Suelo calificar a nuestra Ley fundamental de comatosa, porque ni está muerta ni está viva. En principio, está vigente, pero, de hecho, está arrinconada y en desuso en muchos aspectos, no sé si "más yacente que vigente", que dijo Unamuno de la deutero-republicana. No sería difícil –sin necesidad de recurrir a las gestas del Tribunal Constitucional– enumerar casos que avalaran el poder afirmar la propensión a elidir con todo tipo de circunloquios y perífrasis la Constitución. Lo cual cuenta con la connivencia de la apatía social, salvas sean las correspondientes excepciones. El caso del aborto es paradigmático, aunque no el único. Un delito es tratado en la práctica como un derecho y los poderes públicos y la sociedad, en general, miran a otro lado. Y, cuando se descubre el pastel de dimensiones genocidas, se plantean cambios legislativos claramente anticonstitucionales. No importa, la facticidad y la somnolencia social digerirán todo.
Por esta vía de los hechos consumados y la abulia social, previamente cultivada con la habitual narcosis mediática, no solamente pueden quedar en el alero muchos derechos individuales, sino que también se llega a la existencia de ciudadanías contradictorias; los españoles que viven en unas regiones tienen privilegios respecto de los de otras y, dentro de una, unos ciudadanos son más ciudadanos que otros. ¿Sirve de algo apelar a la Constitución? Pasito a pasito se va diluyendo la división de poderes y el imperio de la Ley; como dice Agapito Maestre, de un Estado de Derecho, estamos pasando a un Régimen de Derechos. Y, en estos casos, el ciudadano queda al arbitrio de quien detente el poder.

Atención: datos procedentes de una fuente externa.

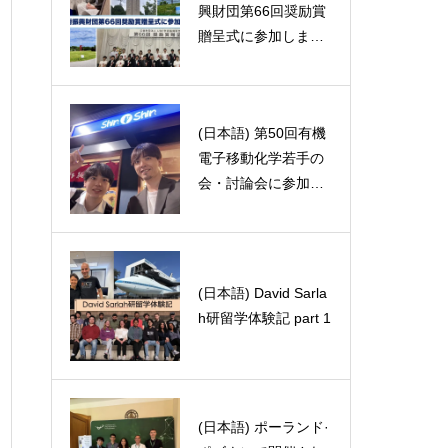
s analysi
興財団第66回奨励賞
nd of year gifts!
た！！🇵🇱🧀
贈呈式に参加しまし
た
(日本語) 第50回有機
(日本語) MIT留学体
電子移動化学若手の
験記Part1－ボストン
会・討論会に参加し
にある大学－
ました。
(日本語) David Sarla
(日本語) 太田さんよ
h研留学体験記 part 1
うこそ！
(日本語) ポーランド·
(日本語) 日本化学会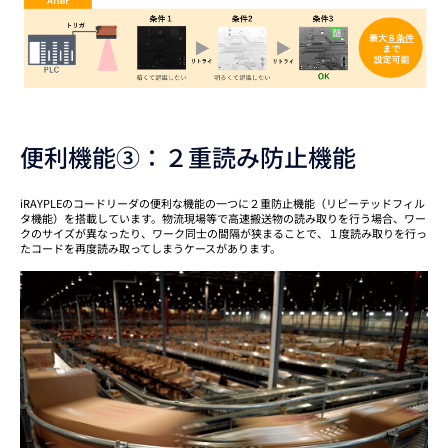
便利機能③：２重読み防止機能
iRAYPLEのコードリーダの便利な機能の一つに２重防止機能（リピーテッドフィル
タ機能）を搭載しています。物流現場等で高速搬送物の読み取りを行う場合、ワー
クのサイズが異なったり、ワーク同士の間隔が狭まることで、１度読み取りを行っ
たコードを再度読み取ってしまうケースがあります。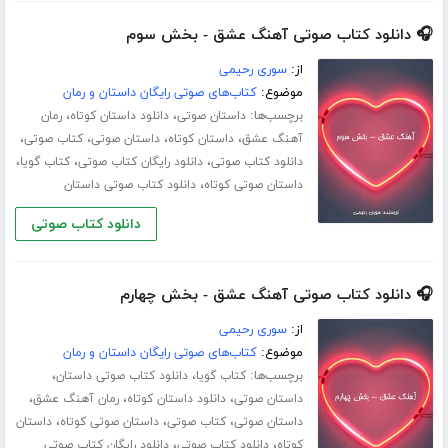
🎧 دانلود کتاب صوتی آهنگ عشق - بخش سوم
از:
سوری رحیمی
موضوع:
کتاب‌های صوتی رایگان داستان و رمان
برچسب‌ها:
،
،
داستان صوتی
دانلود داستان کوتاه
رمان
،
،
،
،
آهنگ عشق
داستان کوتاه
داستان صوتی
کتاب صوتی
،
،
،
دانلود کتاب صوتی
دانلود رایگان کتاب صوتی
کتاب گویا
،
داستان صوتی کوتاه
دانلود کتاب صوتی داستان
دانلود کتاب صوتی
🎧 دانلود کتاب صوتی آهنگ عشق - بخش چهارم
از:
سوری رحیمی
موضوع:
کتاب‌های صوتی رایگان داستان و رمان
برچسب‌ها:
،
،
کتاب گویا
دانلود کتاب صوتی داستان
،
،
،
داستان صوتی
دانلود داستان کوتاه
رمان آهنگ عشق
،
،
،
داستان صوتی
کتاب صوتی
داستان صوتی کوتاه
داستان
،
،
کوتاه
دانلود کتاب صوتی
دانلود رایگان کتاب صوتی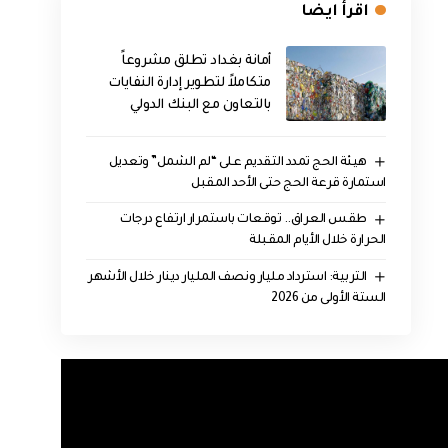
اقرأ ايضا
أمانة بغداد تطلق مشروعاً
متكاملاً لتطوير إدارة النفايات
بالتعاون مع البنك الدولي
هيئة الحج تمدد التقديم على “لم الشمل” وتعديل
استمارة قرعة الحج حتى الأحد المقبل
طقس العراق.. توقعات باستمرار ارتفاع درجات
الحرارة خلال الأيام المقبلة
التربية: استرداد مليار ونصف المليار دينار خلال الأشهر
الستة الأولى من 2026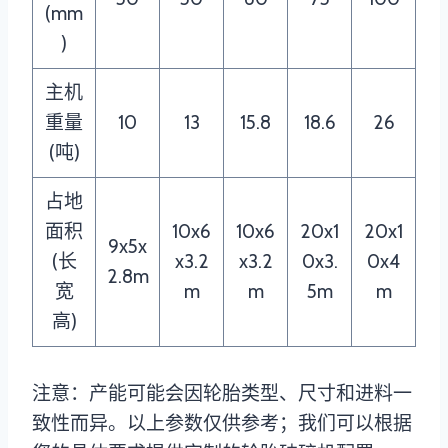
(mm
)
主机
重量
10
13
15.8
18.6
26
(吨)
占地
面积
10x6
10x6
20x1
20x1
9x5x
(长
x3.2
x3.2
0x3.
0x4
2.8m
宽
m
m
5m
m
高)
注意：产能可能会因轮胎类型、尺寸和进料一
致性而异。以上参数仅供参考；我们可以根据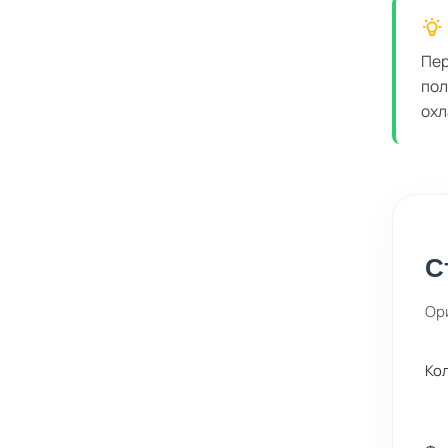
Пер
пол
охл
С
Ор
Ко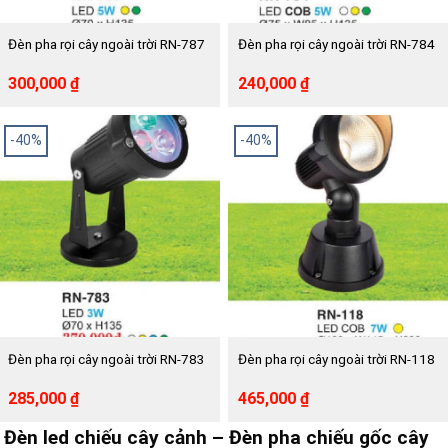
Đèn pha rọi cây ngoài trời RN-787
Đèn pha rọi cây ngoài trời RN-784
Giá
Giá
Giá
Giá
300,000
₫
240,000
₫
gốc
hiện
gốc
hiện
là:
tại
là:
tại
490,000 ₫.
là:
396,000 ₫.
là:
-40%
-40%
300,000 ₫.
240,000 ₫.
Đèn pha rọi cây ngoài trời RN-783
Đèn pha rọi cây ngoài trời RN-118
Giá
Giá
Giá
Giá
285,000
₫
465,000
₫
gốc
hiện
gốc
hiện
là:
tại
là:
tại
Đèn led chiếu cây cảnh – Đèn pha chiếu gốc cây
475,000 ₫.
là:
780,000 ₫.
là: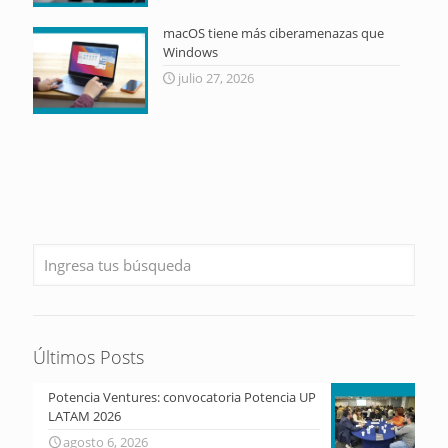
macOS tiene más ciberamenazas que
Windows
julio 27, 2026
Últimos Posts
Potencia Ventures: convocatoria Potencia UP
LATAM 2026
agosto 6, 2026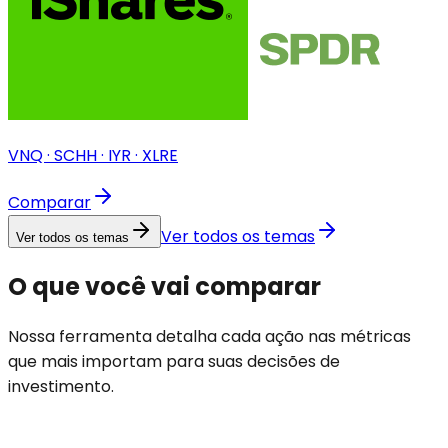
VNQ · SCHH · IYR · XLRE
Comparar
Ver todos os temas
Ver todos os temas
O que você vai comparar
Nossa ferramenta detalha cada ação nas métricas
que mais importam para suas decisões de
investimento.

¿No es esto lo que subyace a la petición que hizo el cardenal de Barcelona? Ante la Ley de Templos de Culto de la Generalidad, ante el creciente intervencionismo de la administración autonómica, Monseñor Martínez apeló a la Constitución y pidió que fuera el Parlamento español quien regulara, por ley orgánica, la libertad religiosa. ¿Qué eco ha tenido esto? Poco, muy poco, pese a ser una metonimia de la vida nacional actual. Vemos el fragmento, el interés particular de un grupo para algo específico en una región determinada y hemos perdido la visión global y la verdadera solidaridad, capaz de percatarse de que en lo concreto se juega lo universal y viceversa.
Mientras tanto, persistiremos en jugar a que la Constitución está viva, seguiremos brizando la siesta social, no sea que su vigilia rompa la paz del rebaño de Morfeo.